Argoworklow failed to kill linkerd proxy container
What problem are you trying to solve?
- We are using argoworklow with linkerd-proxy.
- Information about how argoworkflow kills sidecar: https://argoproj.github.io/argo-workflows/sidecar-injection/#how-we-kill-sidecars-using-kubectl-exec
- We tried updating linkerd to the latest version from version 2.10.x to 2.11.x
- Since version 2.11.x now uses the distroless base image that does not have the /bin/sh and kill command, argoworklow's wait container fails to kill linkerd-proxy and the workflow step was marked as failed because linkerd-proxy is still running.
How should the problem be solved?
- Would be nice if there is a command available within the linkerd-proxy container to kill itself or shutdown itself like "linkerd-shutdown --graceful"
- Similar to how istio provides the pilot agent request command: https://istio.io/latest/docs/reference/commands/pilot-agent/#pilot-agent-request
- This annotation can be set as a default workflow value so this is nice to have.
Any alternatives you've considered?
- Using linkerd-await in application container, but the application docker image should not care wether if it is using linkerd or not, should be agnostic.
- Using a argoworkflow container set, with a curl container at the end to point to linkerd-proxy shutdown path. Don't like this because this forces all workflow to use container sets and some developer may forget to add this.

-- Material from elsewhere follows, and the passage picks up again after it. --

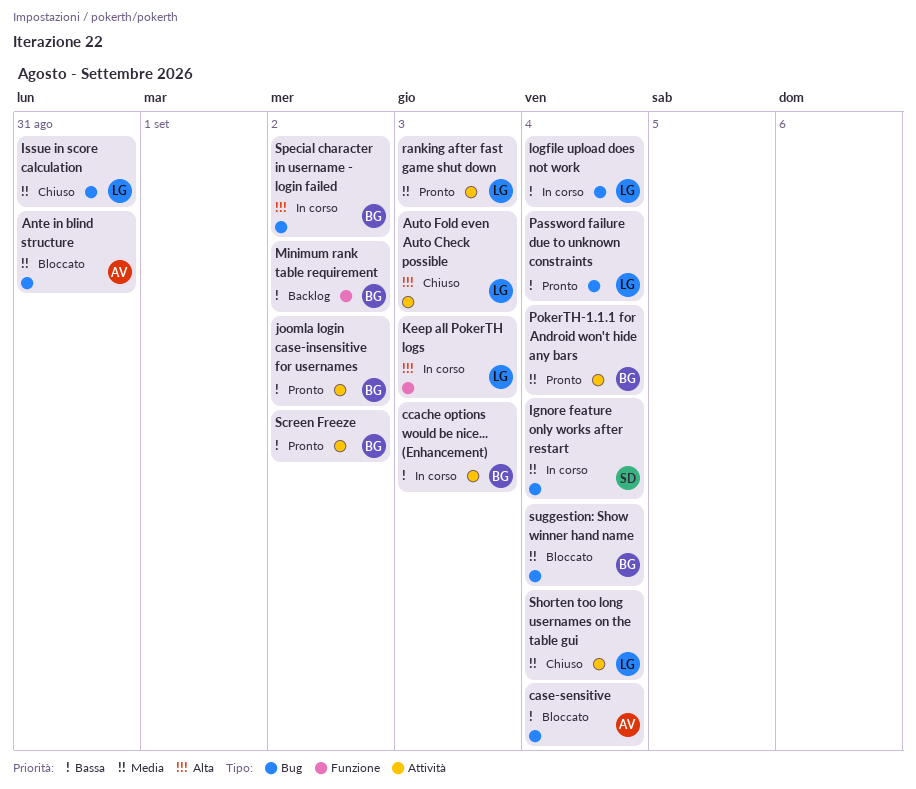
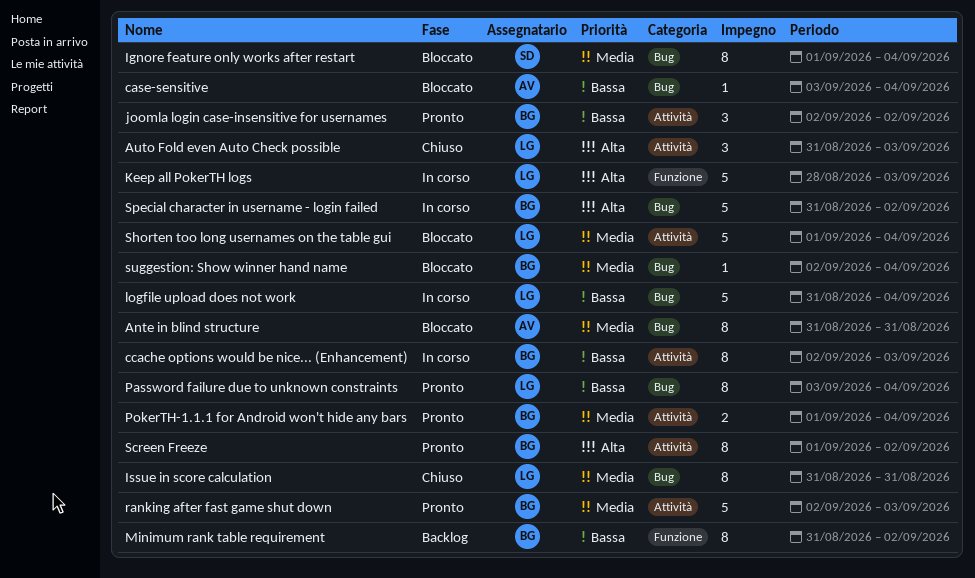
Ignore feature only works after restart, status: In corso -> Bloccato
ranking after fast game shut down, owner: LG -> BG
Screen Freeze, priority: Bassa -> Alta
Shorten too long usernames on the table gui, status: Chiuso -> Bloccato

How would users interact with this feature?
As simple as running linkerd-shutdown --args <>
Would you like to work on this feature?
No response
Sending a SIGTERM to a linkerd-proxy sidecar should trigger a graceful shutdown process where the proxy begins refusing all new connections, and waits for any currently-open connections to close prior to terminating.
However, in the current 2.11.4 release, the proxy will wait indefinitely for all open connections to close. In some cases, it seems that conntrack can occasionally lose track of half-closed TCP connections, and the proxy may not notice when they close (see https://github.com/linkerd/linkerd2/issues/8033#issuecomment-1122977190). This results in issues where the proxy fails to terminate.
To resolve this, we've added a timeout for the maximum grace period the proxy itself will wait for connections to close gracefully (see #8923). By default, the proxy will now wait for connections to close gracefully for a maximum of two minutes, and will then shut down regardless of any remaining "open" TCP connections. The graceful shutdown timeout will be available in the next edge release, and you'll be able to override the default value of two minutes with an annotation like this:
annotations:
config.linkerd.io/shutdown-grace-period: "30s"
The shutdown grace period timeout should ensure that your linkerd-proxy containers always terminate in a timely manner after argoworkflow sends them SIGTERMs.
Hope that's helpful!
Okay, I will try this once the version is available. We can keep this issue open in the mean time?
@kaiyuanlim the shutdown-grace-period annotation is available in edge-22.7.2 and later. It will be available on stable in the next stable release.
Thank you